SJ> <<A recent discussion on <www-html@w3.org> about ABBR led me[*] to believe
SJ> it
SJ> would be good to add a more explicit explanation of what exactly is meant
SJ> with "small-caps" in the CSS specs, at
SJ> <http://www.w3.org/TR/REC-CSS2/fonts.html#propdef-font-variant>.

SJ> I expected {font-variant: small-caps} to mean change text to small
SJ> capitals. It doesn't. Only lowercase characters are transformed.
SJ> Capitals remain captials.

That is the meaning of 'small caps'. There are still both upper and
lower case *letters* but the *glyphs* used for lower case letters use
the forms that upper-case letters usually have (but made a little
smaller, so that they can be distinguished). Specifically, if you were
to select this small caps text, copy and paste it, you would get
regular mixed case lettering.

SJ> I believe I understand the logic behind that now, but no thanks to
SJ> the specs ;) I strongly suspect that most people who are not
SJ> typographers would be equally confused. And since the reality is
SJ> that most people who build websites are not typgraphers, it would
SJ> help the quality of the Web if the specs would try to avoid such
SJ> confusion.

I don't believe the specs are confused (but then, I wrote the
description in the spec) however I agree that an example at that point
would be helpful.

SJ> Since there don't seem to be comparable cases in the CSS specs, I
SJ> think adding a short note to that particular section would be the
SJ> appropriate way to make the specs more clear. Something like:

SJ>         "Note that font-variant does <EM>not</EM> automatically
SJ>         imply a text-transform.

Yes; specifically, it does not imply any transformation at all.

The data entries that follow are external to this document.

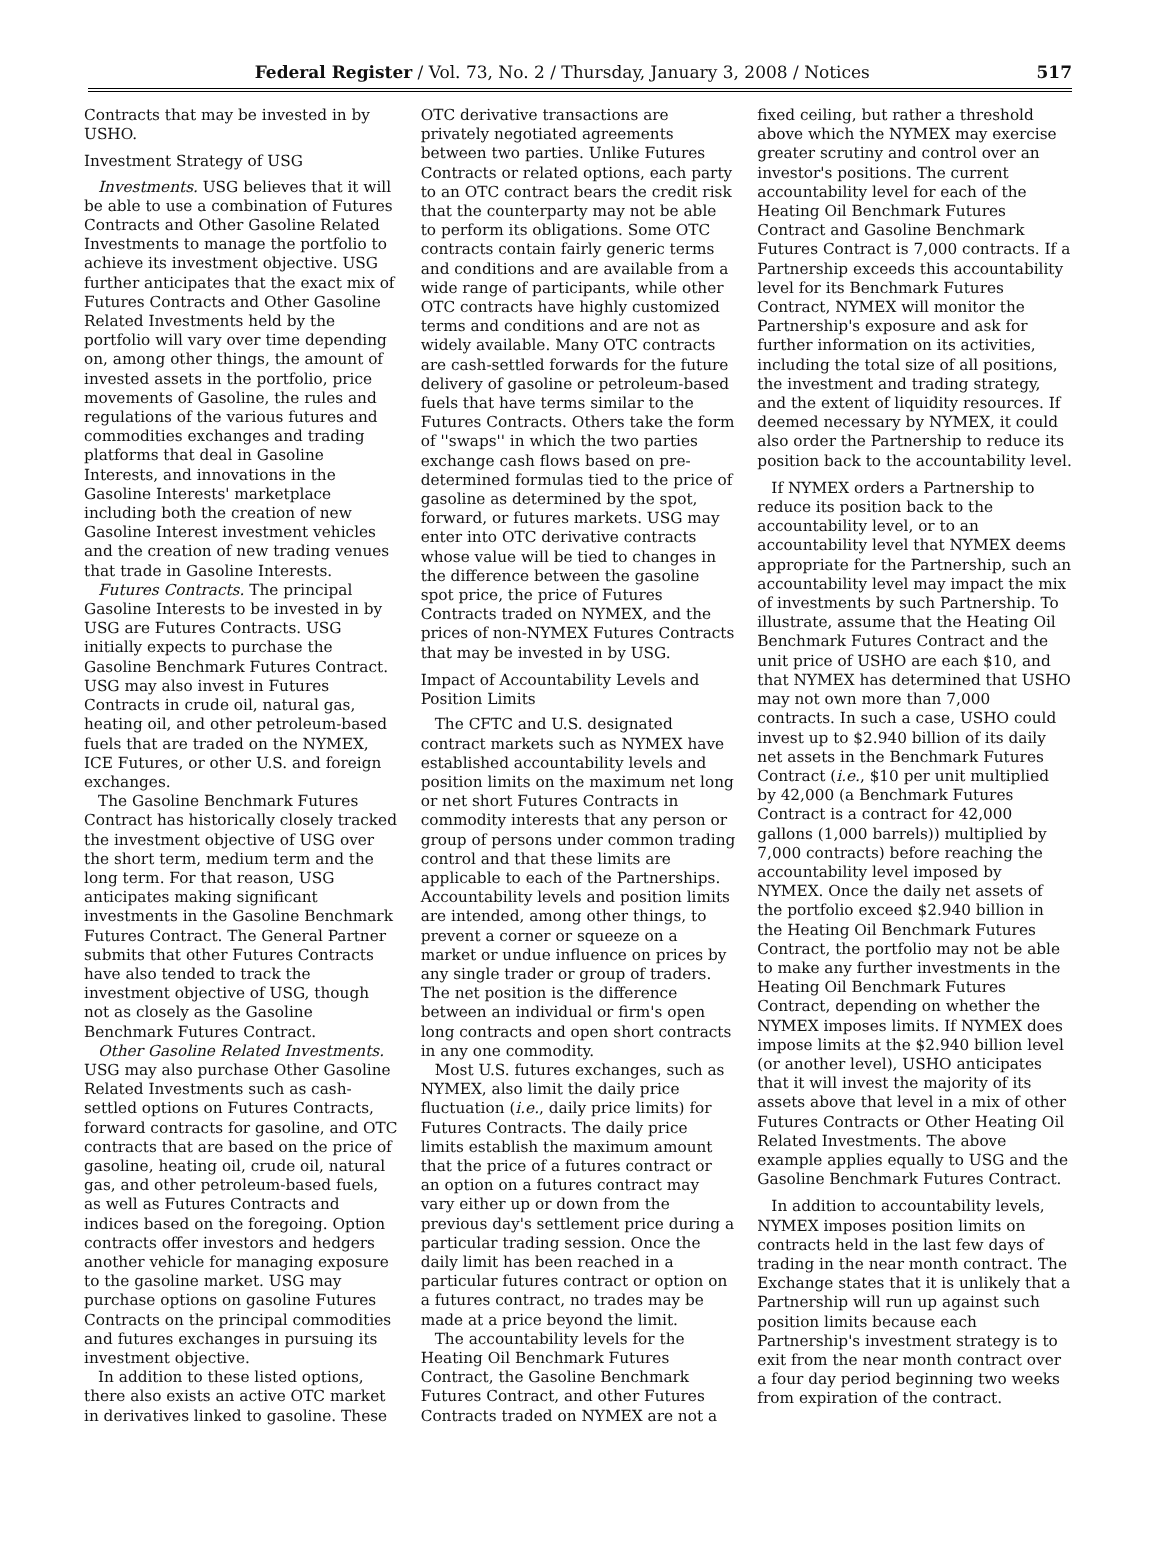Federal Register / Vol. 73, No. 2 / Thursday, January 3, 2008 / Notices
517
Contracts that may be invested in by USHO.
Investment Strategy of USG
Investments. USG believes that it will be able to use a combination of Futures Contracts and Other Gasoline Related Investments to manage the portfolio to achieve its investment objective. USG further anticipates that the exact mix of Futures Contracts and Other Gasoline Related Investments held by the portfolio will vary over time depending on, among other things, the amount of invested assets in the portfolio, price movements of Gasoline, the rules and regulations of the various futures and commodities exchanges and trading platforms that deal in Gasoline Interests, and innovations in the Gasoline Interests' marketplace including both the creation of new Gasoline Interest investment vehicles and the creation of new trading venues that trade in Gasoline Interests.
Futures Contracts. The principal Gasoline Interests to be invested in by USG are Futures Contracts. USG initially expects to purchase the Gasoline Benchmark Futures Contract. USG may also invest in Futures Contracts in crude oil, natural gas, heating oil, and other petroleum-based fuels that are traded on the NYMEX, ICE Futures, or other U.S. and foreign exchanges.
The Gasoline Benchmark Futures Contract has historically closely tracked the investment objective of USG over the short term, medium term and the long term. For that reason, USG anticipates making significant investments in the Gasoline Benchmark Futures Contract. The General Partner submits that other Futures Contracts have also tended to track the investment objective of USG, though not as closely as the Gasoline Benchmark Futures Contract.
Other Gasoline Related Investments. USG may also purchase Other Gasoline Related Investments such as cash-settled options on Futures Contracts, forward contracts for gasoline, and OTC contracts that are based on the price of gasoline, heating oil, crude oil, natural gas, and other petroleum-based fuels, as well as Futures Contracts and indices based on the foregoing. Option contracts offer investors and hedgers another vehicle for managing exposure to the gasoline market. USG may purchase options on gasoline Futures Contracts on the principal commodities and futures exchanges in pursuing its investment objective.
In addition to these listed options, there also exists an active OTC market in derivatives linked to gasoline. These
OTC derivative transactions are privately negotiated agreements between two parties. Unlike Futures Contracts or related options, each party to an OTC contract bears the credit risk that the counterparty may not be able to perform its obligations. Some OTC contracts contain fairly generic terms and conditions and are available from a wide range of participants, while other OTC contracts have highly customized terms and conditions and are not as widely available. Many OTC contracts are cash-settled forwards for the future delivery of gasoline or petroleum-based fuels that have terms similar to the Futures Contracts. Others take the form of ''swaps'' in which the two parties exchange cash flows based on pre-determined formulas tied to the price of gasoline as determined by the spot, forward, or futures markets. USG may enter into OTC derivative contracts whose value will be tied to changes in the difference between the gasoline spot price, the price of Futures Contracts traded on NYMEX, and the prices of non-NYMEX Futures Contracts that may be invested in by USG.
Impact of Accountability Levels and Position Limits
The CFTC and U.S. designated contract markets such as NYMEX have established accountability levels and position limits on the maximum net long or net short Futures Contracts in commodity interests that any person or group of persons under common trading control and that these limits are applicable to each of the Partnerships. Accountability levels and position limits are intended, among other things, to prevent a corner or squeeze on a market or undue influence on prices by any single trader or group of traders. The net position is the difference between an individual or firm's open long contracts and open short contracts in any one commodity.
Most U.S. futures exchanges, such as NYMEX, also limit the daily price fluctuation (i.e., daily price limits) for Futures Contracts. The daily price limits establish the maximum amount that the price of a futures contract or an option on a futures contract may vary either up or down from the previous day's settlement price during a particular trading session. Once the daily limit has been reached in a particular futures contract or option on a futures contract, no trades may be made at a price beyond the limit.
The accountability levels for the Heating Oil Benchmark Futures Contract, the Gasoline Benchmark Futures Contract, and other Futures Contracts traded on NYMEX are not a
fixed ceiling, but rather a threshold above which the NYMEX may exercise greater scrutiny and control over an investor's positions. The current accountability level for each of the Heating Oil Benchmark Futures Contract and Gasoline Benchmark Futures Contract is 7,000 contracts. If a Partnership exceeds this accountability level for its Benchmark Futures Contract, NYMEX will monitor the Partnership's exposure and ask for further information on its activities, including the total size of all positions, the investment and trading strategy, and the extent of liquidity resources. If deemed necessary by NYMEX, it could also order the Partnership to reduce its position back to the accountability level.
If NYMEX orders a Partnership to reduce its position back to the accountability level, or to an accountability level that NYMEX deems appropriate for the Partnership, such an accountability level may impact the mix of investments by such Partnership. To illustrate, assume that the Heating Oil Benchmark Futures Contract and the unit price of USHO are each $10, and that NYMEX has determined that USHO may not own more than 7,000 contracts. In such a case, USHO could invest up to $2.940 billion of its daily net assets in the Benchmark Futures Contract (i.e., $10 per unit multiplied by 42,000 (a Benchmark Futures Contract is a contract for 42,000 gallons (1,000 barrels)) multiplied by 7,000 contracts) before reaching the accountability level imposed by NYMEX. Once the daily net assets of the portfolio exceed $2.940 billion in the Heating Oil Benchmark Futures Contract, the portfolio may not be able to make any further investments in the Heating Oil Benchmark Futures Contract, depending on whether the NYMEX imposes limits. If NYMEX does impose limits at the $2.940 billion level (or another level), USHO anticipates that it will invest the majority of its assets above that level in a mix of other Futures Contracts or Other Heating Oil Related Investments. The above example applies equally to USG and the Gasoline Benchmark Futures Contract.
In addition to accountability levels, NYMEX imposes position limits on contracts held in the last few days of trading in the near month contract. The Exchange states that it is unlikely that a Partnership will run up against such position limits because each Partnership's investment strategy is to exit from the near month contract over a four day period beginning two weeks from expiration of the contract.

SJ>  For instance, {font-variant: small caps} only applies to
SJ>         lowercase text.

This is incorrect. It applies to both upper and lower case text.

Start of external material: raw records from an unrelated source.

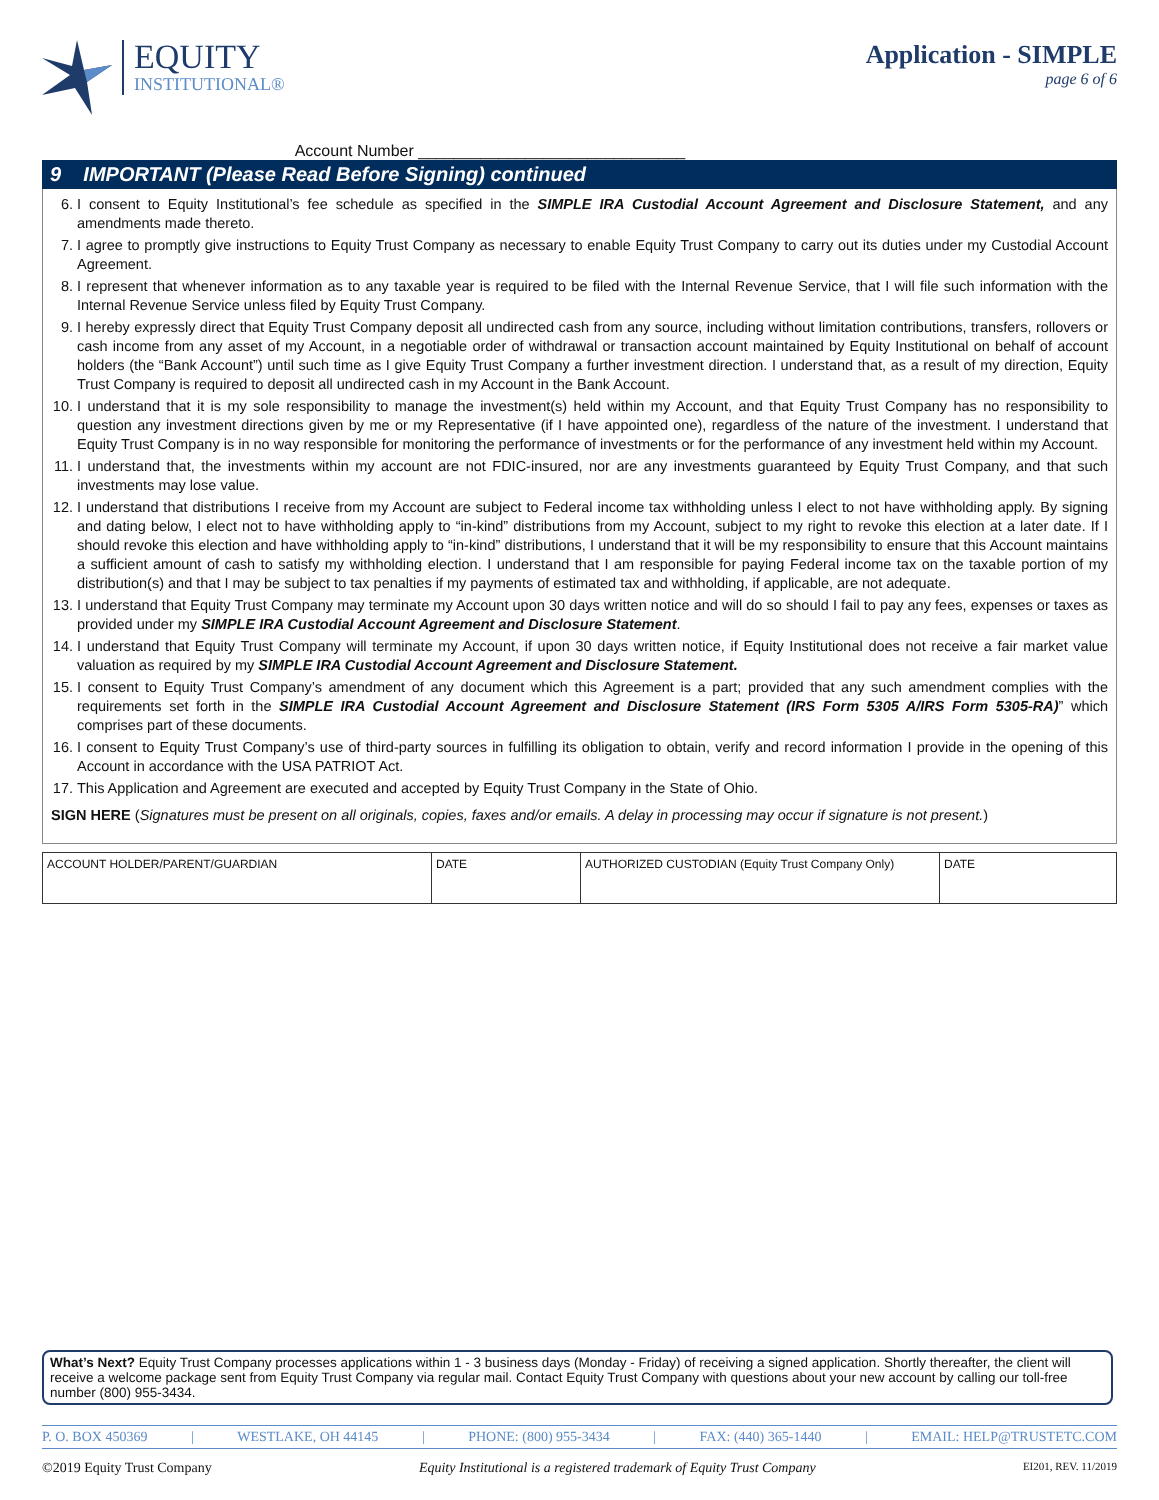EQUITY
INSTITUTIONAL®
Account Number ______________________________
Application - SIMPLE
page 6 of 6
9 IMPORTANT (Please Read Before Signing) continued
6. I consent to Equity Institutional’s fee schedule as specified in the SIMPLE IRA Custodial Account Agreement and Disclosure Statement, and any amendments made thereto.
7. I agree to promptly give instructions to Equity Trust Company as necessary to enable Equity Trust Company to carry out its duties under my Custodial Account Agreement.
8. I represent that whenever information as to any taxable year is required to be filed with the Internal Revenue Service, that I will file such information with the Internal Revenue Service unless filed by Equity Trust Company.
9. I hereby expressly direct that Equity Trust Company deposit all undirected cash from any source, including without limitation contributions, transfers, rollovers or cash income from any asset of my Account, in a negotiable order of withdrawal or transaction account maintained by Equity Institutional on behalf of account holders (the “Bank Account”) until such time as I give Equity Trust Company a further investment direction. I understand that, as a result of my direction, Equity Trust Company is required to deposit all undirected cash in my Account in the Bank Account.
10. I understand that it is my sole responsibility to manage the investment(s) held within my Account, and that Equity Trust Company has no responsibility to question any investment directions given by me or my Representative (if I have appointed one), regardless of the nature of the investment. I understand that Equity Trust Company is in no way responsible for monitoring the performance of investments or for the performance of any investment held within my Account.
11. I understand that, the investments within my account are not FDIC-insured, nor are any investments guaranteed by Equity Trust Company, and that such investments may lose value.
12. I understand that distributions I receive from my Account are subject to Federal income tax withholding unless I elect to not have withholding apply. By signing and dating below, I elect not to have withholding apply to “in-kind” distributions from my Account, subject to my right to revoke this election at a later date. If I should revoke this election and have withholding apply to “in-kind” distributions, I understand that it will be my responsibility to ensure that this Account maintains a sufficient amount of cash to satisfy my withholding election. I understand that I am responsible for paying Federal income tax on the taxable portion of my distribution(s) and that I may be subject to tax penalties if my payments of estimated tax and withholding, if applicable, are not adequate.
13. I understand that Equity Trust Company may terminate my Account upon 30 days written notice and will do so should I fail to pay any fees, expenses or taxes as provided under my SIMPLE IRA Custodial Account Agreement and Disclosure Statement.
14. I understand that Equity Trust Company will terminate my Account, if upon 30 days written notice, if Equity Institutional does not receive a fair market value valuation as required by my SIMPLE IRA Custodial Account Agreement and Disclosure Statement.
15. I consent to Equity Trust Company’s amendment of any document which this Agreement is a part; provided that any such amendment complies with the requirements set forth in the SIMPLE IRA Custodial Account Agreement and Disclosure Statement (IRS Form 5305 A/IRS Form 5305-RA)” which comprises part of these documents.
16. I consent to Equity Trust Company’s use of third-party sources in fulfilling its obligation to obtain, verify and record information I provide in the opening of this Account in accordance with the USA PATRIOT Act.
17. This Application and Agreement are executed and accepted by Equity Trust Company in the State of Ohio.
SIGN HERE (Signatures must be present on all originals, copies, faxes and/or emails. A delay in processing may occur if signature is not present.)
| ACCOUNT HOLDER/PARENT/GUARDIAN | DATE | AUTHORIZED CUSTODIAN (Equity Trust Company Only) | DATE |
What’s Next? Equity Trust Company processes applications within 1 - 3 business days (Monday - Friday) of receiving a signed application. Shortly thereafter, the client will receive a welcome package sent from Equity Trust Company via regular mail. Contact Equity Trust Company with questions about your new account by calling our toll-free number (800) 955-3434.
P. O. BOX 450369 | WESTLAKE, OH 44145 | PHONE: (800) 955-3434 | FAX: (440) 365-1440 | EMAIL: HELP@TRUSTETC.COM
©2019 Equity Trust Company Equity Institutional is a registered trademark of Equity Trust Company EI201, REV. 11/2019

SJ> To have it apply to capitals, {text-transform: lowercase}
SJ>         must be added."

Perhaps, though that is orthogonal.


SJ> Users of WYSIWYG word processors, such as Microsoft Word, have has a
SJ> small-caps option for years. A word processor uses a small-caps version of a
SJ> font if it is available, otherwise it creates one by making small, uppercase
SJ> versions of the lowercase characters.

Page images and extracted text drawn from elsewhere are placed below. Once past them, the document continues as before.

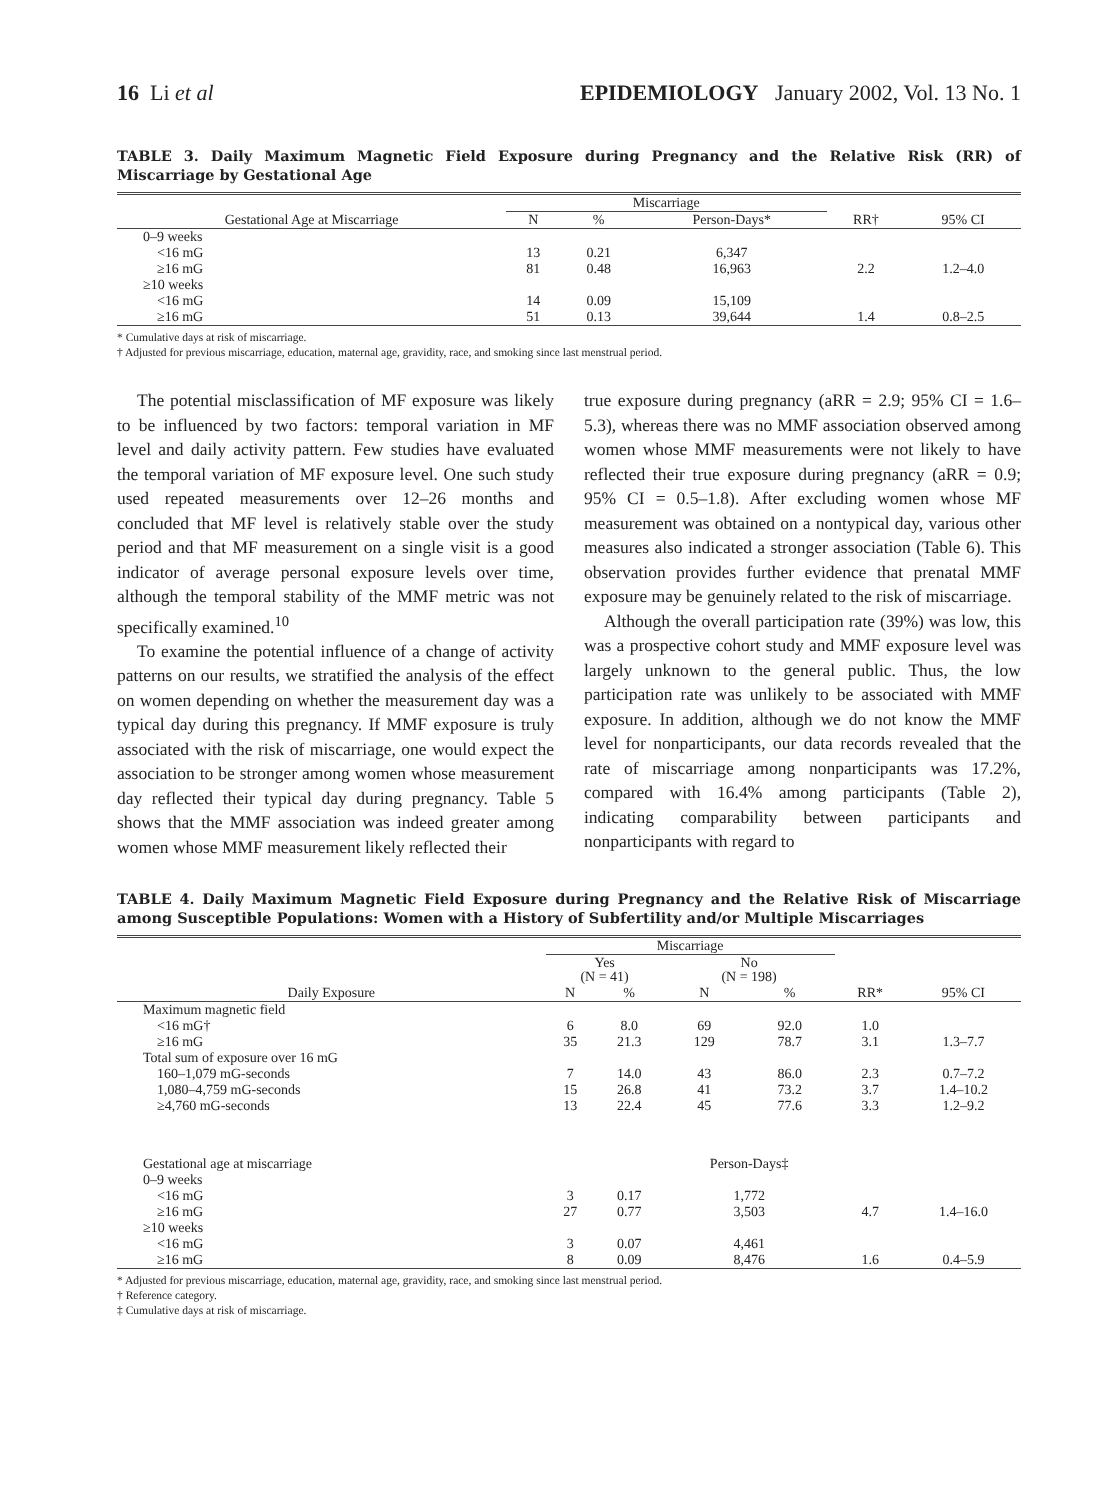16 Li et al EPIDEMIOLOGY January 2002, Vol. 13 No. 1
TABLE 3. Daily Maximum Magnetic Field Exposure during Pregnancy and the Relative Risk (RR) of Miscarriage by Gestational Age
| | Miscarriage | | | | |
| --- | --- | --- | --- | --- | --- |
| Gestational Age at Miscarriage | N | % | Person-Days* | RR† | 95% CI |
| 0–9 weeks | | | | | |
| <16 mG | 13 | 0.21 | 6,347 | | |
| ≥16 mG | 81 | 0.48 | 16,963 | 2.2 | 1.2–4.0 |
| ≥10 weeks | | | | | |
| <16 mG | 14 | 0.09 | 15,109 | | |
| ≥16 mG | 51 | 0.13 | 39,644 | 1.4 | 0.8–2.5 |
* Cumulative days at risk of miscarriage.
† Adjusted for previous miscarriage, education, maternal age, gravidity, race, and smoking since last menstrual period.
The potential misclassification of MF exposure was likely to be influenced by two factors: temporal variation in MF level and daily activity pattern. Few studies have evaluated the temporal variation of MF exposure level. One such study used repeated measurements over 12–26 months and concluded that MF level is relatively stable over the study period and that MF measurement on a single visit is a good indicator of average personal exposure levels over time, although the temporal stability of the MMF metric was not specifically examined.<sup>10</sup>
To examine the potential influence of a change of activity patterns on our results, we stratified the analysis of the effect on women depending on whether the measurement day was a typical day during this pregnancy. If MMF exposure is truly associated with the risk of miscarriage, one would expect the association to be stronger among women whose measurement day reflected their typical day during pregnancy. Table 5 shows that the MMF association was indeed greater among women whose MMF measurement likely reflected their
true exposure during pregnancy (aRR = 2.9; 95% CI = 1.6–5.3), whereas there was no MMF association observed among women whose MMF measurements were not likely to have reflected their true exposure during pregnancy (aRR = 0.9; 95% CI = 0.5–1.8). After excluding women whose MF measurement was obtained on a nontypical day, various other measures also indicated a stronger association (Table 6). This observation provides further evidence that prenatal MMF exposure may be genuinely related to the risk of miscarriage.
Although the overall participation rate (39%) was low, this was a prospective cohort study and MMF exposure level was largely unknown to the general public. Thus, the low participation rate was unlikely to be associated with MMF exposure. In addition, although we do not know the MMF level for nonparticipants, our data records revealed that the rate of miscarriage among nonparticipants was 17.2%, compared with 16.4% among participants (Table 2), indicating comparability between participants and nonparticipants with regard to
TABLE 4. Daily Maximum Magnetic Field Exposure during Pregnancy and the Relative Risk of Miscarriage among Susceptible Populations: Women with a History of Subfertility and/or Multiple Miscarriages
| | Miscarriage | | | | | |
| --- | --- | --- | --- | --- | --- | --- |
| | Yes (N = 41) | | No (N = 198) | | | |
| Daily Exposure | N | % | N | % | RR* | 95% CI |
| Maximum magnetic field | | | | | | |
| <16 mG† | 6 | 8.0 | 69 | 92.0 | 1.0 | |
| ≥16 mG | 35 | 21.3 | 129 | 78.7 | 3.1 | 1.3–7.7 |
| Total sum of exposure over 16 mG | | | | | | |
| 160–1,079 mG-seconds | 7 | 14.0 | 43 | 86.0 | 2.3 | 0.7–7.2 |
| 1,080–4,759 mG-seconds | 15 | 26.8 | 41 | 73.2 | 3.7 | 1.4–10.2 |
| ≥4,760 mG-seconds | 13 | 22.4 | 45 | 77.6 | 3.3 | 1.2–9.2 |
| Gestational age at miscarriage | | | Person-Days‡ | | | |
| 0–9 weeks | | | | | | |
| <16 mG | 3 | 0.17 | 1,772 | | | |
| ≥16 mG | 27 | 0.77 | 3,503 | | 4.7 | 1.4–16.0 |
| ≥10 weeks | | | | | | |
| <16 mG | 3 | 0.07 | 4,461 | | | |
| ≥16 mG | 8 | 0.09 | 8,476 | | 1.6 | 0.4–5.9 |
* Adjusted for previous miscarriage, education, maternal age, gravidity, race, and smoking since last menstrual period.
† Reference category.
‡ Cumulative days at risk of miscarriage.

Yes, a compliant implementation is allowed to do that if that is the
best it can do. Its a typographically ugly simulation, but closer to
the authors intent than ignoring it entirely.

SJ> Perhaps the problem with the specification is that it wrongly
SJ> assumes that authors are already familiar with this WYSIWYG tool

Small caps were not invented by or specific to MS Word.